Two-thirds (63 per cent) of UK businesses believe that their organisation is highly protected from attempts by outsiders to gain access to their systems and data, according to a survey by Willis Towers Watson. A similar proportion of organisations (66 per cent) maintain that they have the right cyber processes in place to adequately react to privacy and security threats.
The findings, from Willis Towers Watson’s Cyber Pulse Survey, illustrate responses from organisations and their employees on cyber security practices across the United States and United Kingdom. The survey finds that a majority of companies feel that they are adequately prepared for cyberattacks on their organisations, despite the frequency and breadth of impact of cyberattacks across industries in recent years seemingly indicating the contrary.
However, the Survey also shows the disparity between corporate feelings of preparedness and the increasing number of cybersecurity incidents could be a result of lack of responsibility or accountability among employees, the human element of the cyber equation.
UK employees ranked insufficient understanding (61 per cent) as the biggest barrier to their organisation effectively managing its cyber risk. Nearly half (46 per cent) spent 30 minutes or less on cybersecurity training in 2016, and more than a quarter (27 per cent) received none at all.
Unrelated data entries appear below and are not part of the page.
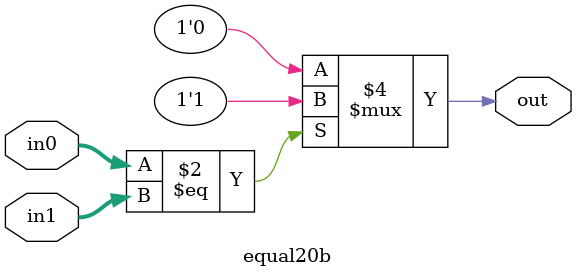
<source format=v>
`timescale 1ns / 1ps


module equal20b(
         output reg out,
         input[19:0] in0,in1);
         
         always @(*)
         if(in0==in1)
          out=1;
          else
          out=0;
endmodule

</source>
More concerning for employers is the discovery that of the employees that did complete cyber training, nearly two-thirds (62 per cent) admit they only completed the training because it was required, and nearly half (44 per cent) believe that opening any email on their work computer is safe, suggesting that the employees may not be engaged or feel the personal accountability necessary to drive long-term, sustainable behaviours.
Anthony Dagostino, head of global cyber risk, Willis Towers Watson, says, ‘As the world has seen with the proliferation of phishing scams, most recently highlighted by the global WannaCry ransomware attack, the opening of just one suspicious email containing a harmful link or attachment can lead to a company-wide event. However there appears to be a disconnect between executive priorities around data protection and the need to invest in a cyber-savvy workforce through training, incentives and talent management strategies.’
Willis Towers Watson’s Survey also details additional barriers that companies feel impact their cyber preparedness and the degree to which corporations are providing cyber training to their employers. Some additional findings include:
More than 30 per cent of employees surveyed have logged into their work-designated computer or mobile device over an unsecured public network (such as public Wi-Fi).
Only 40 per cent of the employers surveyed feel that they had made progress addressing cybersecurity factors tied to human error and behaviours in the last three years.
‘Hackers are exploiting the fact that while corporations are building walls of technology around their organisations and their networks, by far the biggest threat to corporate digital security and privacy continues to come from the employees within, often completely by accident,’ says Dagostino.
‘A truly holistic cyber risk management strategy requires at its core a cyber-savvy workforce, however organisations first have to know where the vulnerabilities are in order to plug the gaps. Many organisations are facing talent deficiencies and skills shortages in their IT departments, which in turn are creating significant loopholes in their overall security measures.
‘According to the Survey respondents, the costs associated with minimising cyber risk will continue to rise as technology evolves and becomes more sophisticated. This heavy emphasis on technology is crucial given the competing sophistication of cyber criminals, but it is also encouraging that human capital solutions and improvement of operating procedures will be a priority for over 70 per cent of organisations in the next three years based on the Survey,’ says Dagostino.